When is it useful to repeat serologic testing for F. tularensis?

  • Repeat testing may be useful if testing was performed early after illness onset—before detectable levels of antibodies developed. In this case, it can be useful to document seroconversion. If seroconversion did not occur, it is possible that another condition may be responsible for the patient’s illness.
  • Repeat testing may also be useful if an initial test result falls in the equivocal or borderline range. This result may occur when testing is performed on a serum sample drawn soon after illness onset, before the antibody response has fully developed. An equivocal or borderline serologic test result may also be due to cross-reactivity with a different pathogen. If the test result does not change with repeat testing, it is possible another condition may be responsible for the current symptoms.


These regimens may need to be adjusted depending on a person’s age, medical history, underlying health conditions, pregnancy status, or allergies. Consult an infectious disease specialist regarding individual patient treatment decisions.

Tularemia treatment regimen
Age Category Drug Dosage Maximum Duration (Days)
Adults Gentamicin* 5 mg/kg IM or IV daily (with desired peak serum levels of at least 5 mcg/mL) Monitor serum drug levels 10 – 14
Ciprofloxacin* 400 mg IV or 500 mg PO twice daily N/A 10 – 14
Doxycycline 100 mg IV or PO twice daily N/A 14 – 21
Children Gentamicin* 2.5 mg/kg IM or IV 3 times daily** Monitor serum drug levels and consult a pediatric infectious disease specialist 10 – 14
Ciprofloxacin* 15 mg/kg IV or PO twice daily 800 mg per day 10 – 14
Doxycycline 2.2 mg/kg IV or PO twice daily 100 mg IV or PO twice daily 14 – 21
* Not a U.S. FDA-approved use but has been used successfully to treat patients with tularemia.
** Once-daily dosing could be considered in consultation with a pediatric infectious disease specialist and a pharmacist.

NOTE: Gentamicin is preferred for treatment of severe tularemia.

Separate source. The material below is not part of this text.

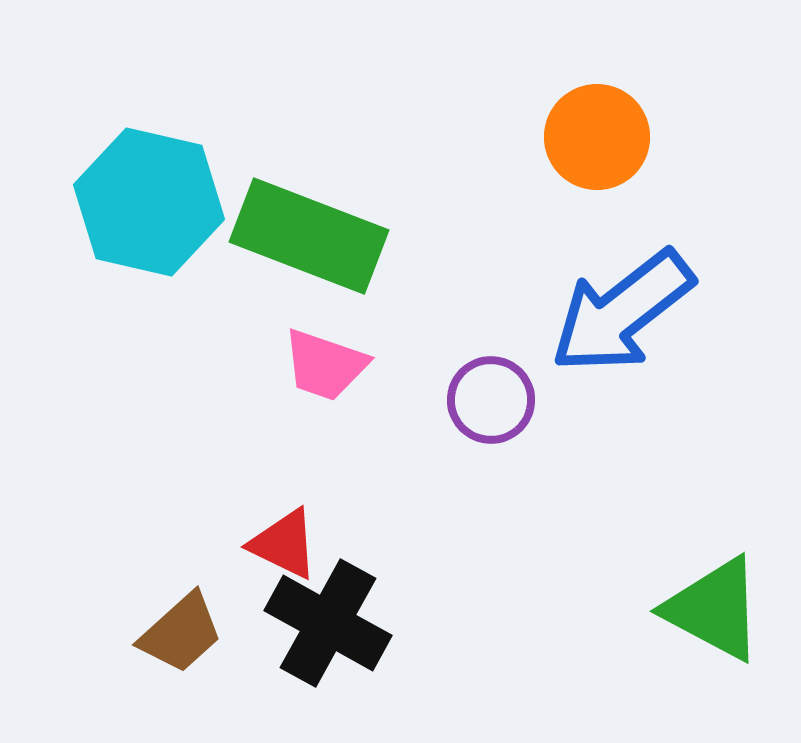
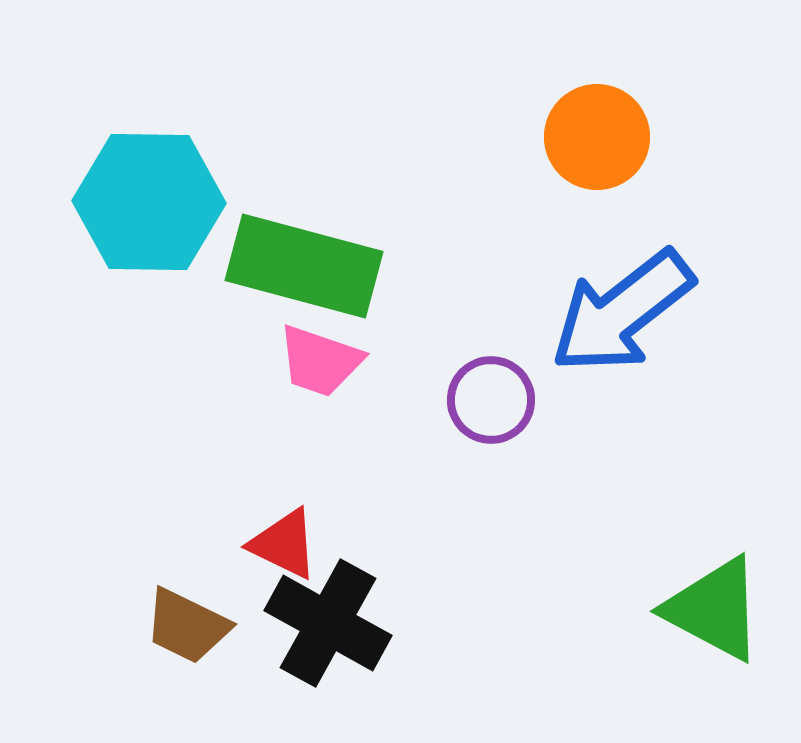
cyan hexagon: rotated 12 degrees counterclockwise
green rectangle: moved 5 px left, 30 px down; rotated 6 degrees counterclockwise
pink trapezoid: moved 5 px left, 4 px up
brown trapezoid: moved 6 px right, 7 px up; rotated 68 degrees clockwise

Dose should be adjusted for renal insufficiency.
NOTE: For tularemia meningitis, combination therapy should be considered in consultation with an infectious disease specialist.

Infection control and environmental decontamination

  • Isolation is not recommended for tularemia patients, given the lack of person-to-person transmission. In hospitals, standard precautions are recommended.
  • Laboratory personnel should be alerted when tularemia is suspected. Standard diagnostic procedures with clinical materials can be performed in biosafety level 2 conditions. All work with suspect cultures of F. tularensis should be performed in a biological safety cabinet. Manipulation of cultures and other procedures that might produce aerosols or droplets (e.g., grinding, centrifuging, or vigorous shaking) should be conducted under biosafety level 3 conditions.
  • Bodies of patients who die of tularemia should be handled using standard precautions. Autopsy procedures likely to produce aerosols or droplets should be avoided.
  • Clothing or linens contaminated with body fluids of patients with tularemia should be disinfected per standard hospital procedure.


  • Tularemia post-exposure prophylaxis is recommended in cases of laboratory exposure to infectious materials. Doxycycline (100 mg orally twice daily for 10 – 14 days) is generally recommended for prophylaxis in adults. Ciprofloxacin (500 mg orally twice daily for 10 – 14 days) may be an alternative for patients unable to take doxycycline.
  • Vaccination for tularemia is not generally available in the United States, nor is it useful in management of ill patients.